What to produce: In the R code on administrative duration, restate the lines from "# Mean" through the kurtosis result as a short list giving each statistic and its value.

Document text:
--- START ---
Administartive Duration

# Mean
aduration.mean <- mean(df$Administrative_Duration)
aduration.mean
## [1] 81.68214
# Mode
aduration.mode <- mode(df$Administrative_Duration)
aduration.mode
## [1] 0
# Median
aduration.median <- median(df$Administrative_Duration)
aduration.median
## [1] 9
# Range
aduration.range <- range(df$Administrative_Duration)
aduration.range
## [1]   -1.00 3398.75
# Standard Deviation
aduration.sd <- sd(df$Administrative_Duration)
aduration.sd
## [1] 177.5282
# Quantiles
aduration.quant <- quantile(df$Administrative_Duration)
aduration.quant
##      0%     25%     50%     75%    100% 
##   -1.00    0.00    9.00   94.75 3398.75
# Kurtosis
aduration.kurt <- kurtosis(df$Administrative_Duration)
aduration.kurt
## [1] 50.08518
# Skewness
aduration.skew <- skewness(df$Administrative_Duration)
--- END ---
Information supplied:
--- START ---
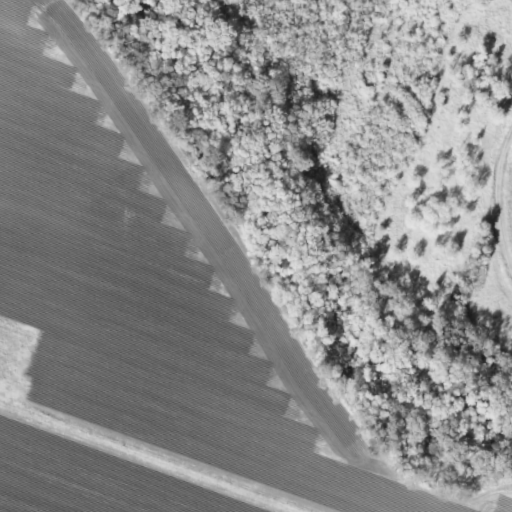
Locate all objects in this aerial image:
--- END ---
Answer to this problem:
- Mean: 81.68214
- Mode: 0
- Median: 9
- Range: -1.00 to 3398.75
- Standard deviation: 177.5282
- Quantiles: 0% = -1.00, 25% = 0.00, 50% = 9.00, 75% = 94.75, 100% = 3398.75
- Kurtosis: 50.08518